The following is the outcome of that conversation, edited as a monologue, while listening to one of Andy’s signature solos.

I want to resist the doom and gloom, about Australian culture, when it comes to live music, but it is very interesting that the very first thing that you notice when you fly in Europe and even in America, is the extent to which music is so much more prominent in everyday life.If you go to a sporting event in America, there will be live music and dance. When you go to any social gathering in America, music is assumed that it will be a part of it. It’s just not like that in Australia.
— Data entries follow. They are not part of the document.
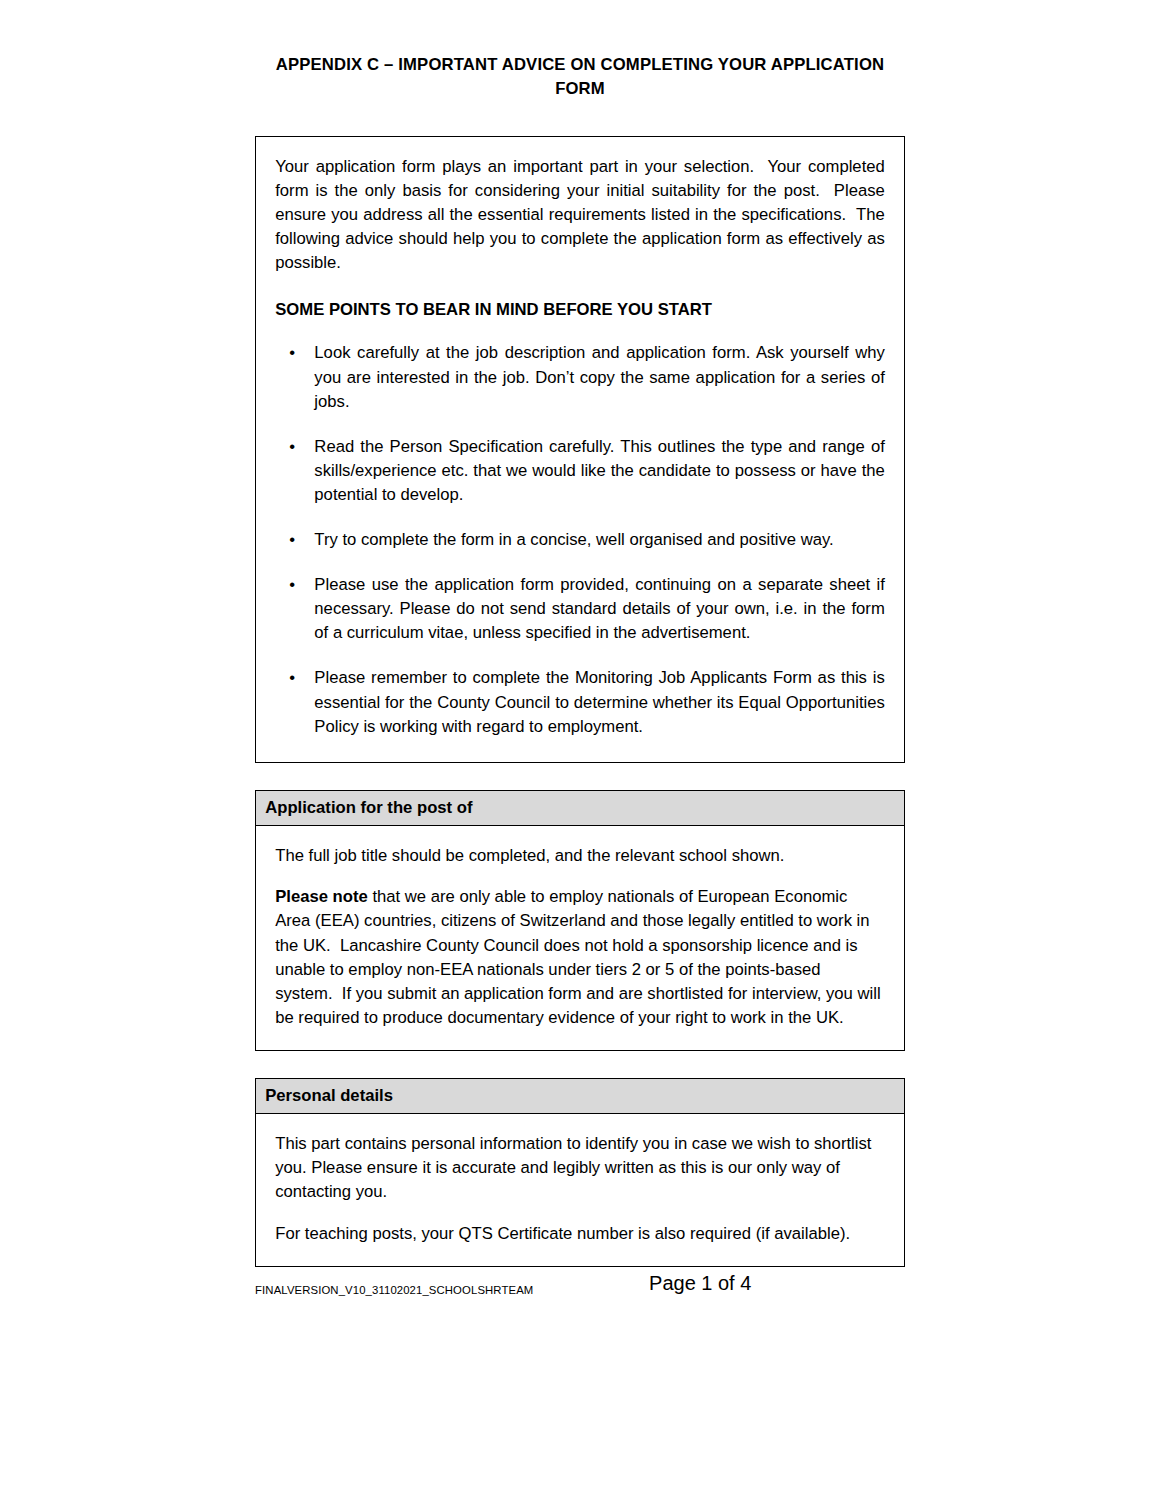APPENDIX C – IMPORTANT ADVICE ON COMPLETING YOUR APPLICATION FORM
Your application form plays an important part in your selection. Your completed form is the only basis for considering your initial suitability for the post. Please ensure you address all the essential requirements listed in the specifications. The following advice should help you to complete the application form as effectively as possible.
Some points to bear in mind before you start
Look carefully at the job description and application form. Ask yourself why you are interested in the job. Don’t copy the same application for a series of jobs.
Read the Person Specification carefully. This outlines the type and range of skills/experience etc. that we would like the candidate to possess or have the potential to develop.
Try to complete the form in a concise, well organised and positive way.
Please use the application form provided, continuing on a separate sheet if necessary. Please do not send standard details of your own, i.e. in the form of a curriculum vitae, unless specified in the advertisement.
Please remember to complete the Monitoring Job Applicants Form as this is essential for the County Council to determine whether its Equal Opportunities Policy is working with regard to employment.
Application for the post of
The full job title should be completed, and the relevant school shown.
Please note that we are only able to employ nationals of European Economic Area (EEA) countries, citizens of Switzerland and those legally entitled to work in the UK. Lancashire County Council does not hold a sponsorship licence and is unable to employ non-EEA nationals under tiers 2 or 5 of the points-based system. If you submit an application form and are shortlisted for interview, you will be required to produce documentary evidence of your right to work in the UK.
Personal details
This part contains personal information to identify you in case we wish to shortlist you. Please ensure it is accurate and legibly written as this is our only way of contacting you.
For teaching posts, your QTS Certificate number is also required (if available).
FINALVERSION_V10_31102021_SCHOOLSHRTEAM
Page 1 of 4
There is still a certain degree of having to explain what you are doing and why it matters in mainstream culture.

The struggle is for relevance I think; there can be ways to fix it up, but changing that will take some time.

As Australia continues to become more multicultural and be influenced by Asian cultures, for example, that is only going to be a good thing for performing arts in general, because it is going to enliven artistic culture in this country.

So, this is a really positive trend and something that people in the performing arts – or everyone, really – should look forward to.

You only got to think about New Orleans, at the turn of the century. That cultural mix, in a port town of boat people – the very definition of boat people! Look at the cultural vitality that developed there, this is what gave us jazz; we are still feeding from that dynamic.

So yes, that’s a way for things to improve in Australia. In the meantime, you just hang in there and do what you do and that’s it.

Musicians like me, who have been doing it for a very long time, do it because we just love it very deeply; it’s who we are. It means that much to me, that’s why I do it – not for fame and fortune.

Most of creative people I know do it for that reason, because if you go for fame and fortune, that’s a pretty shitty reason to do it – and it isn’t going to happen, anyway. If thats why you do it, you get weeded out of the profession early on.

One of the things that changed with me over the years, has to do with the audience.

I used to think that the audience would come to me and over the years I have come to understand that this is wrong for a whole host of reasons. You just have to take your thing to the people.

For example, I wasn’t interested in traveling a whole lot, but you have to be a traveler, there are audiences all over the world and you have to take what you do to them.

So I do that now, for the last 10 years I’ve been traveling a lot, playing in Europe and the States and it’s absolutely delightful. I wish I’d come to that realisation earlier, but it happens when it happens.

I’m a senior player, but I don’t think retrospectively, because for me it’s still like I’m in the middle of what’s going on. Things are still moving forward, I’m thinking of the future all the time – how can my playing improve, how can my ideas become more sophisticated, or how can I express it better.

Obviously, I think that jazz and improvised music is terribly important culturally, and I think that the saxophone is a very very important instrument.

The saxophone has a relatively short history, it is only 150 years old, which is nothing, if you think how far back guitars go. And it is interesting that its peak, in terms of influence, doesn’t come through classical music, it comes from jazz. People all over the world recognise something unique and beautiful and meaningful in Coltrane’s sound; that’s really significant. Remember when Bill Clinton was campaigning for President? He made a thing about how he was playing tenor saxophone, to make a connection with the ordinary people; it was that significant a cultural artefact.

I’ve been playing the instrument for 40 year now; I’ve been doing it long enough to be able to make a contribution to that conversation about how tenor is situated in all those stylistic developments. The tenor sax has the range of the adult human voice, thats why I talk about Tenorness, thats the distinctive quality of the instrument.

It means to many different kind of things to me, its hard to put it into words.

Its a kind of meaning of life thing, thats what it means to me. Its life.”